What you should do: Could you filter the listing for lines with the word "Callaway" and return them?

Available data:
————
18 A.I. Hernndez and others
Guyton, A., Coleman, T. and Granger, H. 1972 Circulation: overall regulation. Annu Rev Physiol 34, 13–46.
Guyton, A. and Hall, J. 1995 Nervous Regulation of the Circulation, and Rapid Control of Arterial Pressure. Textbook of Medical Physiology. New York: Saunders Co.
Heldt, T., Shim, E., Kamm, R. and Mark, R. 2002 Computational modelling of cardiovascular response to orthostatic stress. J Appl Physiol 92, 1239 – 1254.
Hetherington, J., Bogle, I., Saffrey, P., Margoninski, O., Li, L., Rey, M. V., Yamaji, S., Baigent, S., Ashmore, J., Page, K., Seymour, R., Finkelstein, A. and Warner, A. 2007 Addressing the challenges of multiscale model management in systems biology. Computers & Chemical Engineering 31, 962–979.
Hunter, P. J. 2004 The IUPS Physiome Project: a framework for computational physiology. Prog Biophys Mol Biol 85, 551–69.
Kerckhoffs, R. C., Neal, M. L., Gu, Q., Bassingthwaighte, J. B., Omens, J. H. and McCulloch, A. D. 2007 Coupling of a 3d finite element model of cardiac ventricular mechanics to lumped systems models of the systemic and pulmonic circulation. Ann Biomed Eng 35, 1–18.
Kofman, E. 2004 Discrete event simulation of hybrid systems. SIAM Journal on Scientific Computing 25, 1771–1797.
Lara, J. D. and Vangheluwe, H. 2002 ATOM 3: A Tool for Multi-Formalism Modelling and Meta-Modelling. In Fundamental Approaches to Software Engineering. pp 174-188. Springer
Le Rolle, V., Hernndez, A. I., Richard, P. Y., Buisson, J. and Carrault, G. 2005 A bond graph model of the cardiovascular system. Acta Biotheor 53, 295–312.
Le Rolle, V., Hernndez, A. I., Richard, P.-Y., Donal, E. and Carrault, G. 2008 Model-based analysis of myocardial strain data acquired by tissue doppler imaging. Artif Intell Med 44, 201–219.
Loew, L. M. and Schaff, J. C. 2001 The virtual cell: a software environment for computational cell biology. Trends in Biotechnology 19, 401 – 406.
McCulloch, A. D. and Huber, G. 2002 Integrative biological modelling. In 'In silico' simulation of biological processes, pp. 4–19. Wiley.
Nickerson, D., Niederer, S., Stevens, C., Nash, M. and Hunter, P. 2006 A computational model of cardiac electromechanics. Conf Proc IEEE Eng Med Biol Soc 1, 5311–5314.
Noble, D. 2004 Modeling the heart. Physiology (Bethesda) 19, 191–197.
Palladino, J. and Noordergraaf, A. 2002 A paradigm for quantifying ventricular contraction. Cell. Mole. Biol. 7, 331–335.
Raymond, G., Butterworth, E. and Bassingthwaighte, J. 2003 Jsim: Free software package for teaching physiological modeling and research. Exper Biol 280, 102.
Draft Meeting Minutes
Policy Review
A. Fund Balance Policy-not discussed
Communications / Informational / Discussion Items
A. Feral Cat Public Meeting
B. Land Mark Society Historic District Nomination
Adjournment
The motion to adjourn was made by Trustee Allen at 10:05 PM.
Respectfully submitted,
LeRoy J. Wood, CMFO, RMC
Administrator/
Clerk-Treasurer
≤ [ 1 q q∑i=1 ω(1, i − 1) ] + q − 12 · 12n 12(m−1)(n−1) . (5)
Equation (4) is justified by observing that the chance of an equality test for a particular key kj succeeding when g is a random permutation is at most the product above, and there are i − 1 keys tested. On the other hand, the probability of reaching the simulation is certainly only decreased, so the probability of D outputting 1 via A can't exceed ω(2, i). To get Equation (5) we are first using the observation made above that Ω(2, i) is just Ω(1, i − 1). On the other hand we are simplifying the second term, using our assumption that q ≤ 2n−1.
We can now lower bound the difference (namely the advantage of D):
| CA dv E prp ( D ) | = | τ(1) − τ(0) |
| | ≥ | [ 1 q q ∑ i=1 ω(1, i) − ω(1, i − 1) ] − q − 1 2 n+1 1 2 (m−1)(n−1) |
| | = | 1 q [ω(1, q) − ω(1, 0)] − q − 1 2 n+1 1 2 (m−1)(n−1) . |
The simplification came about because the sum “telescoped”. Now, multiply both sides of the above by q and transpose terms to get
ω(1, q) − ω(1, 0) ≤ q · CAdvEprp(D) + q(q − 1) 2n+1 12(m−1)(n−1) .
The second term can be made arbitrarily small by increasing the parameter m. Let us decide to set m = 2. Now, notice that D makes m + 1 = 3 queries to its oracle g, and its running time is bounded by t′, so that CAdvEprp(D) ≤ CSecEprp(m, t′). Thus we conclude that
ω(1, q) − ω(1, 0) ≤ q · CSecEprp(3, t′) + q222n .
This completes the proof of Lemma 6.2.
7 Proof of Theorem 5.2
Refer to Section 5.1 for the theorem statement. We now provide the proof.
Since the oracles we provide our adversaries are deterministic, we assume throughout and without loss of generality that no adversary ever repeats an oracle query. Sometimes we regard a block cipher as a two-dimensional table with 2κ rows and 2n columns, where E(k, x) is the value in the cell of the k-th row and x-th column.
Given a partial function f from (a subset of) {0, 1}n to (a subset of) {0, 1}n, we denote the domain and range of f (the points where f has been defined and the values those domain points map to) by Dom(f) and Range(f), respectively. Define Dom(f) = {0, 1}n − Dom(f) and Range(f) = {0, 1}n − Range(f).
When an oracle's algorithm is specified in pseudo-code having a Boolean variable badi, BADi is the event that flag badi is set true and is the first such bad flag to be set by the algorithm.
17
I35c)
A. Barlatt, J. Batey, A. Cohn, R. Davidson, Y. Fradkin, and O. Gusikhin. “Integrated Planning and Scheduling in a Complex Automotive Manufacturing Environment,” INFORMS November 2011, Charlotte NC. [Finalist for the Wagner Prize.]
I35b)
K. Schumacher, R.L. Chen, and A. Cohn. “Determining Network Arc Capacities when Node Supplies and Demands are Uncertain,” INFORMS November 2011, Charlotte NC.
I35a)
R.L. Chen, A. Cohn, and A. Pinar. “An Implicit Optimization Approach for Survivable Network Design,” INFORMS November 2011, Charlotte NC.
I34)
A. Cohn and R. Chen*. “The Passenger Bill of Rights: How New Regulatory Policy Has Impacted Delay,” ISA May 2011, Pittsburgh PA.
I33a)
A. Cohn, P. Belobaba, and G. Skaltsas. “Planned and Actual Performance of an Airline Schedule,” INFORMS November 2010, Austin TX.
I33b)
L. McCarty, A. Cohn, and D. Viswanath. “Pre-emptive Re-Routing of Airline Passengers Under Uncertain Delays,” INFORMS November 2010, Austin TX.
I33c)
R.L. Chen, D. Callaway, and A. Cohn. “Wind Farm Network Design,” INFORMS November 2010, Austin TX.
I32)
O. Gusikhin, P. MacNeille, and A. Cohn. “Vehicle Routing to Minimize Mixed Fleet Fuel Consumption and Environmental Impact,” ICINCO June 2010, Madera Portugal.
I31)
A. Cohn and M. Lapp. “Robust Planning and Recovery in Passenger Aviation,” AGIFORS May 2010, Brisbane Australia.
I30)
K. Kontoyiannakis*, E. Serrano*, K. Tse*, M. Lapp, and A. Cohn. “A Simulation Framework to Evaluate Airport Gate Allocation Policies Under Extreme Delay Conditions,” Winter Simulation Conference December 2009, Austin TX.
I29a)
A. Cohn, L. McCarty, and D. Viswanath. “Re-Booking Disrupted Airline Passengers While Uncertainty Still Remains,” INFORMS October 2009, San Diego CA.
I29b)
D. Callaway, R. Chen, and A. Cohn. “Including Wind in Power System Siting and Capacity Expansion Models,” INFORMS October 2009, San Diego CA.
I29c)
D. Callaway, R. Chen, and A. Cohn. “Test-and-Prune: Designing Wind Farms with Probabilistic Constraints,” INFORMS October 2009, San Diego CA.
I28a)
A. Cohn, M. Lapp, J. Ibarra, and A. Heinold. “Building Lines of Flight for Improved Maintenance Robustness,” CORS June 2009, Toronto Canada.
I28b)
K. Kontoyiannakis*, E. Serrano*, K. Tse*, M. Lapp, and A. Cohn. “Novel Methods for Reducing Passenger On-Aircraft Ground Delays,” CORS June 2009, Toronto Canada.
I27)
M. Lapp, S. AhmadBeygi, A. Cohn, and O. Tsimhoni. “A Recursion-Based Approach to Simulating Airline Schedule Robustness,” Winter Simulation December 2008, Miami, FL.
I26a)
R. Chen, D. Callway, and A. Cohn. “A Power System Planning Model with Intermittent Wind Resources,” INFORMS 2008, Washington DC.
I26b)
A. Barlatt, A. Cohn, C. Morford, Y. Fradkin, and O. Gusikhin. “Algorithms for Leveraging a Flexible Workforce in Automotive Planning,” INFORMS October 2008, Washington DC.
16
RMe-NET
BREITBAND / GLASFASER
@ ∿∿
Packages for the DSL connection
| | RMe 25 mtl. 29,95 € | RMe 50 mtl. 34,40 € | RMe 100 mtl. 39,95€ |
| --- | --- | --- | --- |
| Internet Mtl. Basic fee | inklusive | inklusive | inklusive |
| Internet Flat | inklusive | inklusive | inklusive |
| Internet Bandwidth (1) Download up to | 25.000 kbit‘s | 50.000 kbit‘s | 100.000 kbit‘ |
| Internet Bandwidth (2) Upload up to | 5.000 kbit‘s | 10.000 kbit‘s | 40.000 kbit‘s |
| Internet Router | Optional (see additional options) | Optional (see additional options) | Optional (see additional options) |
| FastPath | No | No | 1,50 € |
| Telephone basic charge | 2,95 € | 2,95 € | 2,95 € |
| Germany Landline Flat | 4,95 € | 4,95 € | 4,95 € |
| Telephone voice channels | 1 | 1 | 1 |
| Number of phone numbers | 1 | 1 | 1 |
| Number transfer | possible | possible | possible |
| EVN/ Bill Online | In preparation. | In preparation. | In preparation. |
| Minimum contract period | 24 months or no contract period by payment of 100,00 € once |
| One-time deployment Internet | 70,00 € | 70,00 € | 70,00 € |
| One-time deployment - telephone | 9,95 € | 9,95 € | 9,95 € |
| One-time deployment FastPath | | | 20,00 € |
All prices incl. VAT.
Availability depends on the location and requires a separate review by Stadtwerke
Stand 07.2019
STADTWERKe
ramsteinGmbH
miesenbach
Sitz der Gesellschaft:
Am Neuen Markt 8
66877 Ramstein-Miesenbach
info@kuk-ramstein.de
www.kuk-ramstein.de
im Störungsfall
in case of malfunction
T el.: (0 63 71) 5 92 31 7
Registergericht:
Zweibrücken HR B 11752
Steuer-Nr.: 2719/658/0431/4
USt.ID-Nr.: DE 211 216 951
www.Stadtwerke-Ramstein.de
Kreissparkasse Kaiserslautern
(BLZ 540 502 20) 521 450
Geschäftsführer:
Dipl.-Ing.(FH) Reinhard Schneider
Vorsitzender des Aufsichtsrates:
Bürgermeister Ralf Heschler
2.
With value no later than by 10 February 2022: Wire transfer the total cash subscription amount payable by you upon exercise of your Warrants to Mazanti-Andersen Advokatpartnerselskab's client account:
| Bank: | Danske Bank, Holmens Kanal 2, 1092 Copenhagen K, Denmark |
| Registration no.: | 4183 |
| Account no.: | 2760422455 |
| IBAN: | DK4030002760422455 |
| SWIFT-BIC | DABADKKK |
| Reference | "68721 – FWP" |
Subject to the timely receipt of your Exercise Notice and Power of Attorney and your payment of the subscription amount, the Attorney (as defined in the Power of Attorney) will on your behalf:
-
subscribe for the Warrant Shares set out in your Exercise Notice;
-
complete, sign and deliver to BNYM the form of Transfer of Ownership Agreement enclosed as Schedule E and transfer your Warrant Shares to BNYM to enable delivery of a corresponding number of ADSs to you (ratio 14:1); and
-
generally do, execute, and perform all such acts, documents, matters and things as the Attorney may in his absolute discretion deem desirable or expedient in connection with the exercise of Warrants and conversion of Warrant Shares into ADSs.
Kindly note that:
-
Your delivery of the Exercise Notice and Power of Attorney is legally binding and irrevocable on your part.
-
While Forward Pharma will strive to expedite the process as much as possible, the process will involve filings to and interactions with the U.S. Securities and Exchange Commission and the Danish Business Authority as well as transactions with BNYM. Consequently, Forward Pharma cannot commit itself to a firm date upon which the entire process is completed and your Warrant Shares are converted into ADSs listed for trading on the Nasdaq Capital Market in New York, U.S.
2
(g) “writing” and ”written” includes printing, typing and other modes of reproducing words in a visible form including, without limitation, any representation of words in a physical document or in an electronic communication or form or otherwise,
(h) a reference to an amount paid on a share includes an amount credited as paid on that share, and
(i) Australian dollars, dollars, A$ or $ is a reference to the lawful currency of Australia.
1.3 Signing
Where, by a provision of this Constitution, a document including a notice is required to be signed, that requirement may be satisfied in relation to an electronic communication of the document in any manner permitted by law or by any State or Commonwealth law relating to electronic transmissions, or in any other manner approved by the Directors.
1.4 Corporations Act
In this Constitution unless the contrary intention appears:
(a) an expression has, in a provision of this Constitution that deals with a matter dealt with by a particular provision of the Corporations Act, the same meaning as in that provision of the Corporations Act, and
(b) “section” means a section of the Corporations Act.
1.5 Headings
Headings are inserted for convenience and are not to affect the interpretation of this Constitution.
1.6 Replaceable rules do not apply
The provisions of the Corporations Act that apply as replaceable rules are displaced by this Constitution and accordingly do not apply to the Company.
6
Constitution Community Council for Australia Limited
————
Written reply:
R.L. Chen, D. Callaway, and A. Cohn. “Wind Farm Network Design,” INFORMS November 2010, Austin TX.
D. Callaway, R. Chen, and A. Cohn. “Including Wind in Power System Siting and Capacity Expansion Models,” INFORMS October 2009, San Diego CA.
D. Callaway, R. Chen, and A. Cohn. “Test-and-Prune: Designing Wind Farms with Probabilistic Constraints,” INFORMS October 2009, San Diego CA.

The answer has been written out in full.